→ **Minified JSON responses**
···
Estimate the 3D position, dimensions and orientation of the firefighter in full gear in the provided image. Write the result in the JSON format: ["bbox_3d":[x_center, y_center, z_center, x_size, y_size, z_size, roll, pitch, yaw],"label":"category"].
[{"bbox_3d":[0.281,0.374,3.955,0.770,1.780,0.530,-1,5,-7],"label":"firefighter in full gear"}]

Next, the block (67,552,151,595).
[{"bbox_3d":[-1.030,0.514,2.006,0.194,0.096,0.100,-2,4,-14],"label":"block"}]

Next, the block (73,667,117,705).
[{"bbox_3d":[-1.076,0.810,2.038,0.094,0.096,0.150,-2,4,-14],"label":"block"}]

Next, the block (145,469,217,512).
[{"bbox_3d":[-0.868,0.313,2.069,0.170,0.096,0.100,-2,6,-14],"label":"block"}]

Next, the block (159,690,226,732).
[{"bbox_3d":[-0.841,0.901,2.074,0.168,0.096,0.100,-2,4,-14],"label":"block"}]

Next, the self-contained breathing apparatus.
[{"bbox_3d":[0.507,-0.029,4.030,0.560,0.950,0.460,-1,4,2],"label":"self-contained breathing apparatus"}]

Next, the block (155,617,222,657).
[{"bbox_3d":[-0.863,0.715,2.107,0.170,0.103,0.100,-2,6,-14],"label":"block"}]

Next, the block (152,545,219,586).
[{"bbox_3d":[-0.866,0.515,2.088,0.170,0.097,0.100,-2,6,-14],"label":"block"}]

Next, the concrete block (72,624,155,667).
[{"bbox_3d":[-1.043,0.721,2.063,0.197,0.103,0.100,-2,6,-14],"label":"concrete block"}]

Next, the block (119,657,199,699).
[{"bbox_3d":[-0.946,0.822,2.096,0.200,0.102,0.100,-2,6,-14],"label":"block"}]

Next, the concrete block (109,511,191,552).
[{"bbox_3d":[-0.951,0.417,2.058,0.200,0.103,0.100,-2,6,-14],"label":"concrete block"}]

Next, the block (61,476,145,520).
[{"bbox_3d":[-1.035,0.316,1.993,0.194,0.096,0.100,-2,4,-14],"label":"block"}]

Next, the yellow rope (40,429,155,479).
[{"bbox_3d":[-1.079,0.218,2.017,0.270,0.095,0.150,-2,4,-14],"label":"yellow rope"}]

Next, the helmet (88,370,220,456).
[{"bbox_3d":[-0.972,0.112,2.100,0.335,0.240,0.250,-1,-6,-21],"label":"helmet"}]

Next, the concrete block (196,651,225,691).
···
→ **What to produce**
Reproduce verbatim the stretch of lines from the one containing "Next, the block (159,690,226,732)." through the last line above, both included.

→ **Exercise response**
Next, the block (159,690,226,732).
[{"bbox_3d":[-0.841,0.901,2.074,0.168,0.096,0.100,-2,4,-14],"label":"block"}]

Next, the self-contained breathing apparatus.
[{"bbox_3d":[0.507,-0.029,4.030,0.560,0.950,0.460,-1,4,2],"label":"self-contained breathing apparatus"}]

Next, the block (155,617,222,657).
[{"bbox_3d":[-0.863,0.715,2.107,0.170,0.103,0.100,-2,6,-14],"label":"block"}]

Next, the block (152,545,219,586).
[{"bbox_3d":[-0.866,0.515,2.088,0.170,0.097,0.100,-2,6,-14],"label":"block"}]

Next, the concrete block (72,624,155,667).
[{"bbox_3d":[-1.043,0.721,2.063,0.197,0.103,0.100,-2,6,-14],"label":"concrete block"}]

Next, the block (119,657,199,699).
[{"bbox_3d":[-0.946,0.822,2.096,0.200,0.102,0.100,-2,6,-14],"label":"block"}]

Next, the concrete block (109,511,191,552).
[{"bbox_3d":[-0.951,0.417,2.058,0.200,0.103,0.100,-2,6,-14],"label":"concrete block"}]

Next, the block (61,476,145,520).
[{"bbox_3d":[-1.035,0.316,1.993,0.194,0.096,0.100,-2,4,-14],"label":"block"}]

Next, the yellow rope (40,429,155,479).
[{"bbox_3d":[-1.079,0.218,2.017,0.270,0.095,0.150,-2,4,-14],"label":"yellow rope"}]

Next, the helmet (88,370,220,456).
[{"bbox_3d":[-0.972,0.112,2.100,0.335,0.240,0.250,-1,-6,-21],"label":"helmet"}]

Next, the concrete block (196,651,225,691).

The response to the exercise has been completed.